How These Test Pages Differ From a Site's Real Detection Stack
A single page load on Sannysoft or CreepJS can only ever measure what a static page can observe: this one browser, this one request, right now. A production detection stack watches much more — mouse and keyboard timing across the whole session, TLS and HTTP/2 handshake fingerprints below the JavaScript layer, IP reputation and request velocity, and how a given fingerprint clusters against thousands of other visitors over time. None of that shows up on a single-page test, because it requires history and network-level visibility that a browser-side page simply doesn't have.

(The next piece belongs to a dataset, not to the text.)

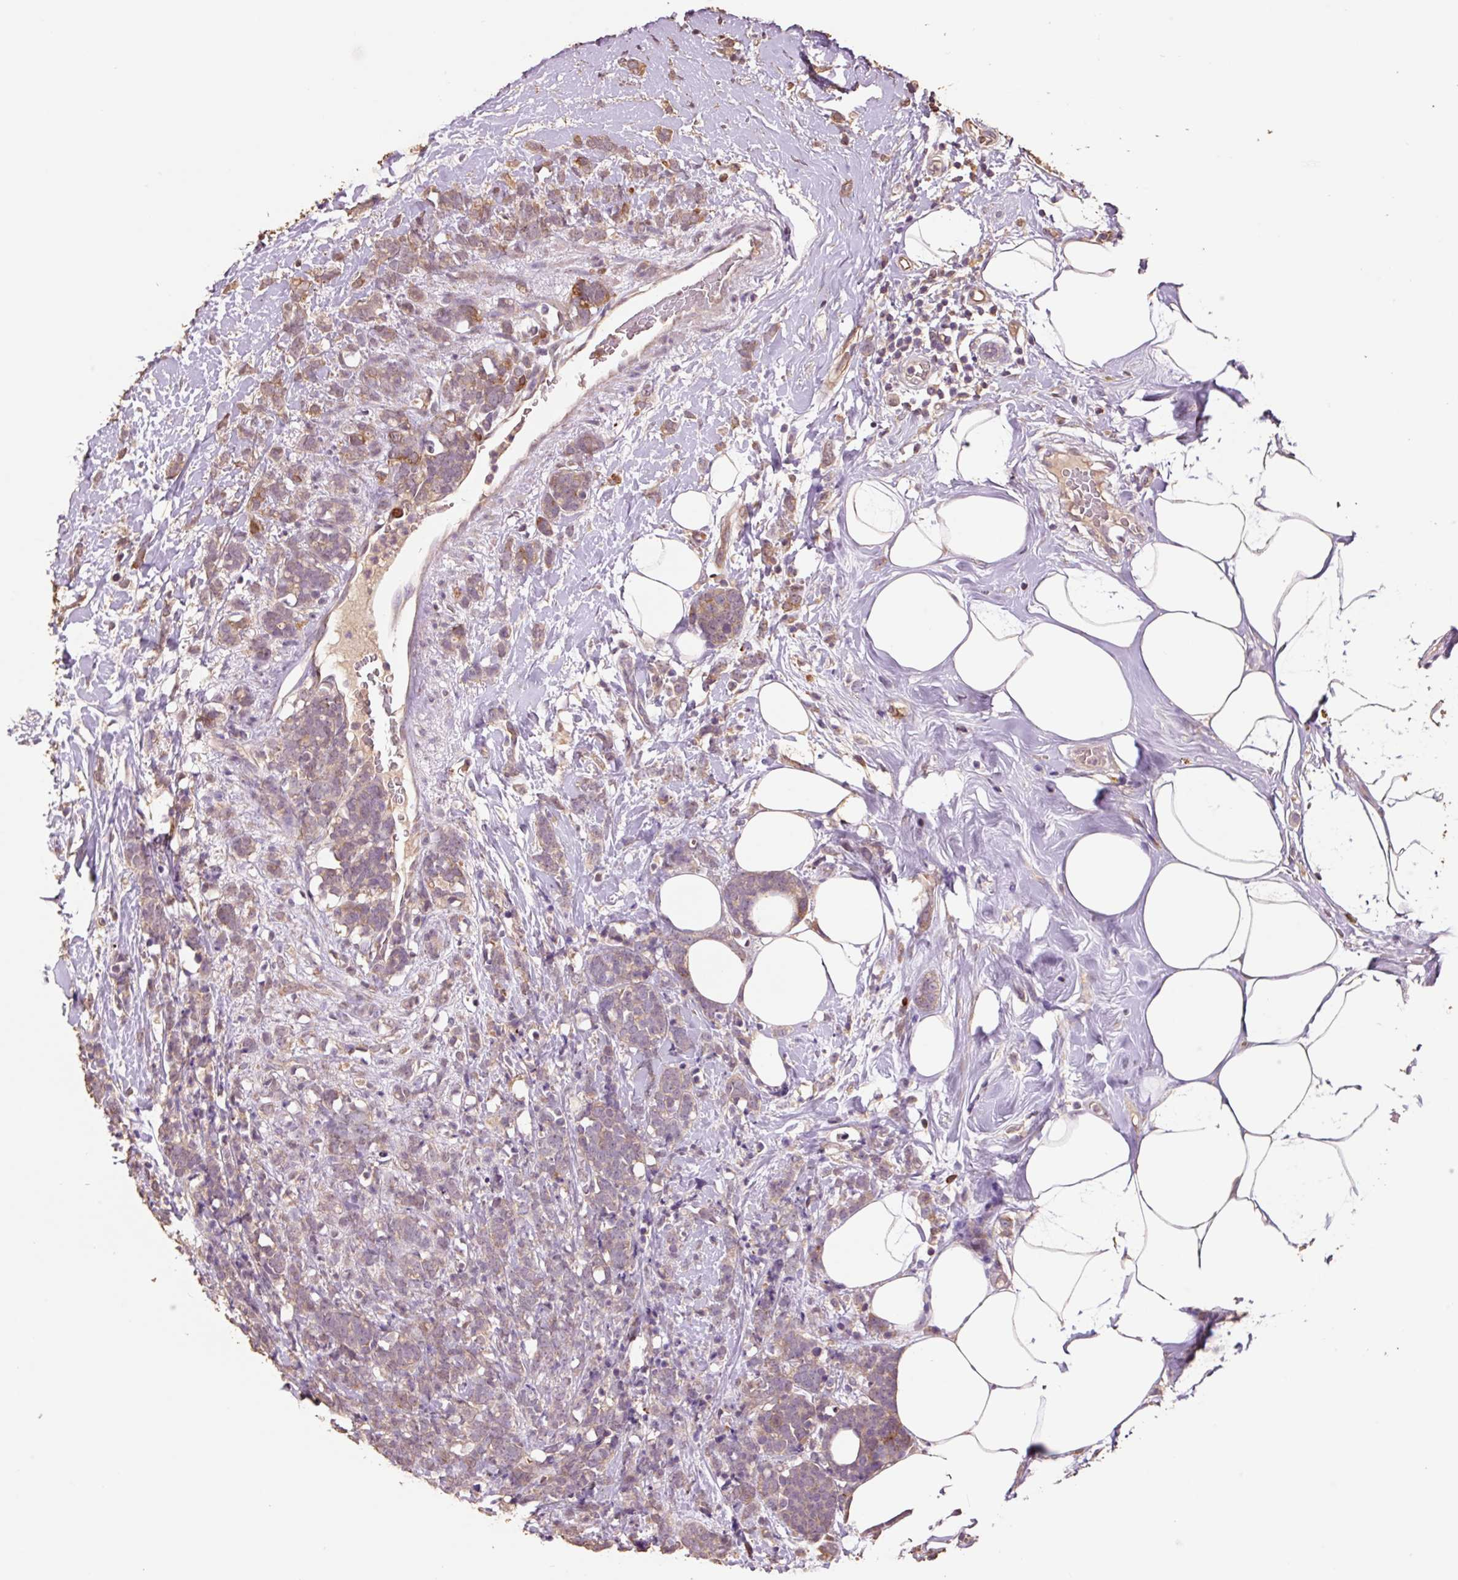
{"staining": {"intensity": "weak", "quantity": ">75%", "location": "cytoplasmic/membranous"}, "tissue": "breast cancer", "cell_type": "Tumor cells", "image_type": "cancer", "snomed": [{"axis": "morphology", "description": "Lobular carcinoma"}, {"axis": "topography", "description": "Breast"}], "caption": "Weak cytoplasmic/membranous expression is present in about >75% of tumor cells in breast cancer (lobular carcinoma).", "gene": "HERC2", "patient": {"sex": "female", "age": 58}}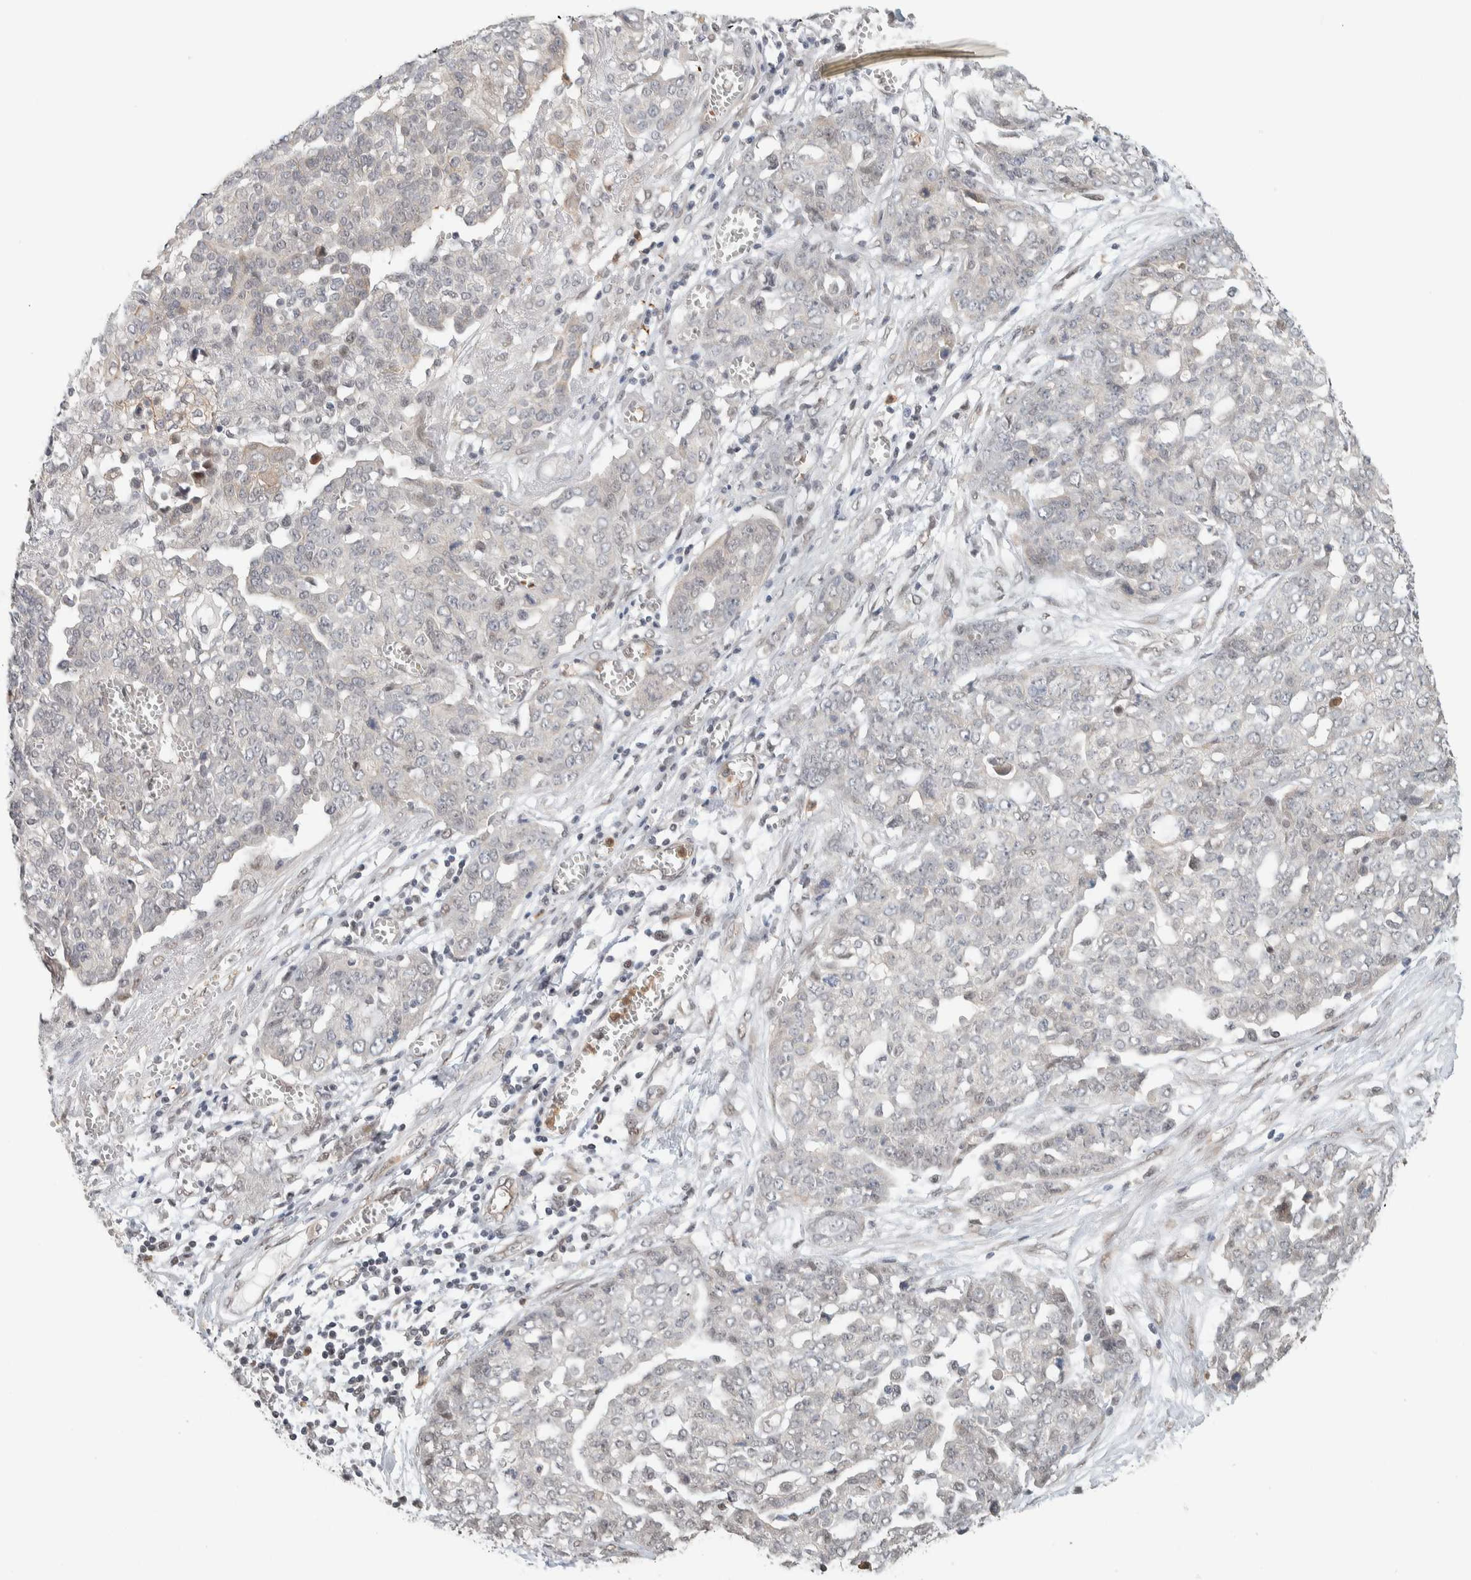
{"staining": {"intensity": "negative", "quantity": "none", "location": "none"}, "tissue": "ovarian cancer", "cell_type": "Tumor cells", "image_type": "cancer", "snomed": [{"axis": "morphology", "description": "Cystadenocarcinoma, serous, NOS"}, {"axis": "topography", "description": "Soft tissue"}, {"axis": "topography", "description": "Ovary"}], "caption": "Tumor cells are negative for brown protein staining in ovarian serous cystadenocarcinoma.", "gene": "ZBTB2", "patient": {"sex": "female", "age": 57}}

That means a clean sheet on both test pages proves your setup avoids the well-known static tells — genuinely useful for anyone auditing a CI pipeline or automation tool — but it is not evidence you'd pass a live commercial anti-bot system, which layers in exactly the signals a static page can't see. If your automated browser also needs a plausible User-Agent, our guide to detecting user-agent spoofing covers the header- and client-hint-level checks that run alongside everything above.
Check Your Own Browser with BrowserInsight
If you want to see these signals explained for your current browser rather than reading a bare pass/fail table, BrowserInsight's bot detection tool reports your navigator.webdriver state, plugin and permission consistency, and WebGL renderer — each with a plain-language explanation of what it means and why it matters, all computed client-side.
Frequently Asked Questions
Are Sannysoft and CreepJS official tools from Google or browser vendors?
No. Both are independent, community-built projects, unaffiliated with any browser vendor. They're widely used in the bot-detection and automation-tooling community as informal, transparent reference checks — not as an official certification of anything.
If I pass CreepJS's trust score, will I avoid getting blocked by real websites?
Not necessarily. A high trust score means your browser doesn't trip the specific checks CreepJS runs. A live site's anti-bot system also scores behavior, network fingerprints, IP reputation, and history across many requests — none of which a single test-page load can evaluate.
Why do Sannysoft and CreepJS sometimes disagree about the same browser?
They check different things at different depths. Sannysoft focuses on a smaller set of classic, well-known tells; CreepJS cross-checks many properties across independent code paths specifically to catch spoofing that already defeats the simpler checks. A setup can look clean on one and get flagged on the other.
Is it legitimate to use these pages to test my own automation setup?
Yes — that's one of their most common uses. QA teams running headless browsers in CI, and researchers studying detection techniques, use these pages to see exactly what a target site's detection layer might notice about their setup before it ever reaches production.